SageMaker training creates the following files in this folder when training starts:
hyperparameters.json
: Amazon SageMaker makes the hyperparameters in a CreateTrainingJob request available in this file.inputdataconfig.json
: You specify data channel information in the InputDataConfig parameter in a CreateTrainingJob request. Amazon SageMaker makes this information available in this file.resourceconfig.json
: name of the current host and all host containers in the training.

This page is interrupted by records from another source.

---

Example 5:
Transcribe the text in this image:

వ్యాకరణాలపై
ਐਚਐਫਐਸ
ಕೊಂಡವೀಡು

More information about this files can be find here: https://docs.aws.amazon.com/sagemaker/latest/dg/your-algorithms-training-algo.html
SM_OUTPUT_DATA_DIR=/opt/ml/output/data/algo-1
The dir to write non-model training artifacts (e.g. evaluation results)
which will be retained by SageMaker, e.g. /opt/ml/output/data
.
As your algorithm runs in a container, it generates output including the status of the training job and model and output artifacts. Your algorithm should write this information to the this directory.
SM_RESOURCE_CONFIG='{"current_host":"algo-1","hosts":["algo-1","algo-2"]}'
The contents from /opt/ml/input/config/resourceconfig.json
. It has
the following keys:
- current_host: The name of the current container on the container
network. For example,
'algo-1'
. - hosts: The list of names of all containers on the container network,
sorted lexicographically. For example,
['algo-1', 'algo-2', 'algo-3']
for a three-node cluster.
For more information about resourceconfig.json
:
https://docs.aws.amazon.com/sagemaker/latest/dg/your-algorithms-training-algo.html#your-algorithms-training-algo-running-container-dist-training
SM_INPUT_DATA_CONFIG='{
"testing": {
"RecordWrapperType": "None",
"S3DistributionType": "FullyReplicated",
"TrainingInputMode": "File"
},
"training": {
"RecordWrapperType": "None",
"S3DistributionType": "FullyReplicated",
"TrainingInputMode": "File"
}
}'
Input data configuration from
/opt/ml/input/config/inputdataconfig.json
.
For more information about inpudataconfig.json
:
https://docs.aws.amazon.com/sagemaker/latest/dg/your-algorithms-training-algo.html#your-algorithms-training-algo-running-container-dist-training
SM_TRAINING_ENV='
{
"channel_input_dirs": {
"test": "/opt/ml/input/data/testing",
"train": "/opt/ml/input/data/training"
},
"current_host": "algo-1",
"framework_module": "sagemaker_chainer_container.training:main",
"hosts": [
"algo-1",
"algo-2"
],
"hyperparameters": {
"batch-size": 10000,
"epochs": 1
},
"input_config_dir": "/opt/ml/input/config",
"input_data_config": {
"test": {
"RecordWrapperType": "None",
"S3DistributionType": "FullyReplicated",
"TrainingInputMode": "File"
},
"train": {
"RecordWrapperType": "None",
"S3DistributionType": "FullyReplicated",
"TrainingInputMode": "File"
}
},
"input_dir": "/opt/ml/input",
"job_name": "preprod-chainer-2018-05-31-06-27-15-511",
"log_level": 20,
"model_dir": "/opt/ml/model",
"module_dir": "s3://sagemaker-{aws-region}-{aws-id}/{training-job-name}/source/sourcedir.tar.gz",
"module_name": "user_script",
"network_interface_name": "ethwe",
"num_cpus": 4,
"num_gpus": 1,
"output_data_dir": "/opt/ml/output/data/algo-1",
"output_dir": "/opt/ml/output",
"resource_config": {
"current_host": "algo-1",
"hosts": [
"algo-1",
"algo-2"
]
}
}'
Provides the entire training information as a JSON-encoded dictionary.